La conversione di Silvia Romano all’Islam e la fuffa dei moralisti-sovranisti

di Enrico Oliari –

Il caso della cooperante Silvia Romano, liberata in Somalia e rientrata in Italia con il velo islamico, si è schiantato come un meteorite sul lockdown ormai in scadenza dei 60 milioni di tecnici della nazionale, 60 milioni di virologi e 60 milioni di analisti di geopolitica. Per i distributori di inchiostro nero della stampa sovranista è stato una manna, dopo che per mesi non sono andati oltre le parole Covid e Mes, ma dietro a certi titoli a piena pagina dal tono “Abbiamo liberato un’islamica” (Libero) e “Schiaffo all’Italia – Islamica e felice Silvia l’ingrata” (Il Giornale) più che l’attacco acuto di un’islamofobia cronicizzata vi è la necessità di negare l’indubbio successo di un’operazione complessa e che ha richiesto molto impegno, un successo delle istituzioni e di chi governa.
La giovane Silvia Romano si trova ora presso la sua casa di Milano, dopo che ieri è stata interrogata per alcune ore dagli inquirenti guidati dal pm Sergio Colaiocco non appena sbarcata all’aeroporto di Ciampino, dov’era giunta dalla Somalia con un volo dell’Aise, i nostri servizi segreti.
Laureata in mediazione culturale, Silvia Romano era in Kenya per conto dell’Associazione marchigiana Africa Miele per aiutare con l’insegnamento i bambini delle zone remote del paese, ma nel novembre 2018 era stata rapita da un commando di uomini armati nel villaggio keniota di Chakama, a circa 80 chilometri a ovest di Malindi.
Da quanto si è appreso si sarebbe trattato di criminali comuni che poi l’avrebbero venduta agli jihadisti di al-Shabbab, ed alla liberazione si è arrivati grazie al pagamento di un riscatto (qualcuno scrive di 1,5 milioni di euro, qualcun altro di 4 milioni) e alla cooperazione dei servizi segreti italiani con quelli turchi e quelli somali.

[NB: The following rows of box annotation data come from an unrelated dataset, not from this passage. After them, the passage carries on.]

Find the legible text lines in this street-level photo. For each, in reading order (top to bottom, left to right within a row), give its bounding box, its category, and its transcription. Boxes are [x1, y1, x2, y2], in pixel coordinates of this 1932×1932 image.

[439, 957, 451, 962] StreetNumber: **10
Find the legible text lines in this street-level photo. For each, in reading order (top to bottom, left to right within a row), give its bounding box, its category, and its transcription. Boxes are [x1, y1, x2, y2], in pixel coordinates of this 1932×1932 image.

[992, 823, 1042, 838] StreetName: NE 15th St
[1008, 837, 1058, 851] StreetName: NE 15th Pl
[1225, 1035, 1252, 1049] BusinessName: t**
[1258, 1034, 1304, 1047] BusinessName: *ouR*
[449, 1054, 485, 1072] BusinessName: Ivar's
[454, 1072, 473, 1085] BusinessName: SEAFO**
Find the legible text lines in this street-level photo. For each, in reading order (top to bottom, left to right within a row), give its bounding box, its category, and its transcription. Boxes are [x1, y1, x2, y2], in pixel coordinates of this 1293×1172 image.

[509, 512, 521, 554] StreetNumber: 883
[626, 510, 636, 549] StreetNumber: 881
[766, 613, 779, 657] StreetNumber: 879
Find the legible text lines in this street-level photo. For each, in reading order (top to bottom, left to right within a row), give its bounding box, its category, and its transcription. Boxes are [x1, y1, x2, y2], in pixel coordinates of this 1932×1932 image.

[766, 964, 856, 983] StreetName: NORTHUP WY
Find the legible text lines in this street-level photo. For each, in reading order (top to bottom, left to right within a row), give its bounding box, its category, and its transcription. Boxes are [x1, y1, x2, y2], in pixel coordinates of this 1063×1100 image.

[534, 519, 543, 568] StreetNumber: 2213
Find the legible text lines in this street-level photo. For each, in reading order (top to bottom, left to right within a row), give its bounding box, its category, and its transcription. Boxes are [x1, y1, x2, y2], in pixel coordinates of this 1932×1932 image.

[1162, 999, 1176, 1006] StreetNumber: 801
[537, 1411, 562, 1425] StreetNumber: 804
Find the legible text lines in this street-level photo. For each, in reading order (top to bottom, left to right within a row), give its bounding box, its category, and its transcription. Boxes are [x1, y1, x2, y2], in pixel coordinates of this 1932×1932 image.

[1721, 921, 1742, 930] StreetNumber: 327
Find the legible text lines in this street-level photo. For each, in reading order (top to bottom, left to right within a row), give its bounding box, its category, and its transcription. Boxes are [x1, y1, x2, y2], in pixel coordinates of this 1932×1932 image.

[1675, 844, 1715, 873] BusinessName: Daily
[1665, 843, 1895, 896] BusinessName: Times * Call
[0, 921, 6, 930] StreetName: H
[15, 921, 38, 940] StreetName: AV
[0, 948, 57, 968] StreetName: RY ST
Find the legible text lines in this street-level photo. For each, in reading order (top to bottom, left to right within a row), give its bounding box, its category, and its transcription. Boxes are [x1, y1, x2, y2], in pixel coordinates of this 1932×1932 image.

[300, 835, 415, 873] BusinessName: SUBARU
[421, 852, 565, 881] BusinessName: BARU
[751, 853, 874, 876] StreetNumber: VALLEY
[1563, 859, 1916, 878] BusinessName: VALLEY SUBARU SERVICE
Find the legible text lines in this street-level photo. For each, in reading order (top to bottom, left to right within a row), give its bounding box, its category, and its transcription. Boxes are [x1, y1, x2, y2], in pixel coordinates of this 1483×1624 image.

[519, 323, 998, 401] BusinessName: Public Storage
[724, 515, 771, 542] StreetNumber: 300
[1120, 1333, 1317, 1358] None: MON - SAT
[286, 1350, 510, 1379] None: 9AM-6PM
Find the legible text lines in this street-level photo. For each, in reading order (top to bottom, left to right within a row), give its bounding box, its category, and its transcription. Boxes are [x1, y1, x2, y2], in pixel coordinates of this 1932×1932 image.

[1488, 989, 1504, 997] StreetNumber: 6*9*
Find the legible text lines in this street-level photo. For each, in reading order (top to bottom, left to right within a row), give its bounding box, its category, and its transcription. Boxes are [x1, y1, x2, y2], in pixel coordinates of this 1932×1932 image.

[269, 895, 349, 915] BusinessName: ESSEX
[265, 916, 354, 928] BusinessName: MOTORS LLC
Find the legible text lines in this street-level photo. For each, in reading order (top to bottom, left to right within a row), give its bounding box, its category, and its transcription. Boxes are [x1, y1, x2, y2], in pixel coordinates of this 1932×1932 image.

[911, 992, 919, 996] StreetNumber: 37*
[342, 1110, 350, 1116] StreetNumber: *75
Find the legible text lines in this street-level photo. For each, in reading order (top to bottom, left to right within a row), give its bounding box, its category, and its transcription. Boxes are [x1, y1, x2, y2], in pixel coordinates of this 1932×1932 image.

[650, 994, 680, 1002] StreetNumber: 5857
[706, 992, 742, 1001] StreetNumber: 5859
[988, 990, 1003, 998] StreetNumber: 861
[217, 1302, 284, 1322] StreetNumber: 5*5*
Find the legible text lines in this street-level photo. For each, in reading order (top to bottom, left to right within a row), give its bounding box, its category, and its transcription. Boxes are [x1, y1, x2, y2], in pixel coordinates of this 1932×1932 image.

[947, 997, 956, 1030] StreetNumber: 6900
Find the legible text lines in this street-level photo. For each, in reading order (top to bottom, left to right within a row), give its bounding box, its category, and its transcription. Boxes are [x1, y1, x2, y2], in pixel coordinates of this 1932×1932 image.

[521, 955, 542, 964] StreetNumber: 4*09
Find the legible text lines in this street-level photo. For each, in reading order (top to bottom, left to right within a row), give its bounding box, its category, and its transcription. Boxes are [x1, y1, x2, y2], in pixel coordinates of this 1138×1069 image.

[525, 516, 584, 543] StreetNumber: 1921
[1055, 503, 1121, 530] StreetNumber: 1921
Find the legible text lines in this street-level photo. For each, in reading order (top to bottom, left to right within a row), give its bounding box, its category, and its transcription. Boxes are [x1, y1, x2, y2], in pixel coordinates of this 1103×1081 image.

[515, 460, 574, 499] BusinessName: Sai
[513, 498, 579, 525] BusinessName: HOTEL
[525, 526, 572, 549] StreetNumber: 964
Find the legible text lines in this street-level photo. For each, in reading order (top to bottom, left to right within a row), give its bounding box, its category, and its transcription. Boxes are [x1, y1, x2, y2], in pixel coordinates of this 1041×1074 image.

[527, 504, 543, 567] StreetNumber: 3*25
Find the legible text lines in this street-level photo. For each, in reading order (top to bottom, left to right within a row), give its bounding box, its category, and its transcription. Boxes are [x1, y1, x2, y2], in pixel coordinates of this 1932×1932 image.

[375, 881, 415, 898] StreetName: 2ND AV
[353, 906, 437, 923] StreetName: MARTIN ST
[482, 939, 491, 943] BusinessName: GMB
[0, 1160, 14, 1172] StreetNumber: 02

Questi sono i fatti e qui ci si dovrebbe fermare. Al massimo ci si potrebbe spingere sull’opportunità o meno di scendere ai patti con i qaedisti di al-Shabaab, organizzazione terroristica che nel curriculum ha una serie impressionante di attentati anche gravissimi, per cui il denaro del riscatto potrebbe essere utilizzato per finanziare stragi come quelle che avvengono quasi settimanalmente a Mogadiscio (in un solo attentato del 2017 oltre 300 morti) o come gli attacchi in Kenia al campus universitario di Garissa (148 morti) e al centro commerciale Westgate di Nairobi (67 morti).
Il resto è fuffa, a cominciare da quel dito puntato dai moralisti-sovranisti contro la conversione di Silvia Romano all’Islam (oggi si chiama Aisha), per arrivare al matrimonio con uno dei suoi carcerieri.
Già, la conversione all’Islam. Che per il composito mondo dei sovranisti-moralisti è la vera macchia della vicenda, il male oscuro, il tradimento imperdonabile alla purezza della razza italica. D’altronde vanno predicando da tempo che non tutti i musulmani sono terroristi ma tutti i terroristi sono musulmani, come se le stragi di mafia le avessero preparate sulla cupola della Mecca e le Brigate Rosse fossero state al soldo di Khomeini.
Da quanto riferito agli inquirenti si è trattato in entrambi i casi di una libera scelta, “Non sono stata costretta a sposarmi, la conversione all’Islam è stata una mia decisione spontanea”, anche se qualcuno pensa che siano state le circostanze più che i sequestratori a costringerla alla conversione e al matrimonio.
E’ un dato di fatto però che la carica mediatica su due aspetti tutto sommato privati della persona sia esagerata ed ingiustificata fino a diventare una violenza conclamata, che va di pari passo col pollice abbassato nell’arena dei social, dove l’odio è ormai incontrollabile.
Un’italiana, una di quelli che metteva in pratica “l’aiutiamolo a casa loro”, è tornata a casa dopo 18 mesi di prigionia. Questo è quanto e questo è ciò che importa.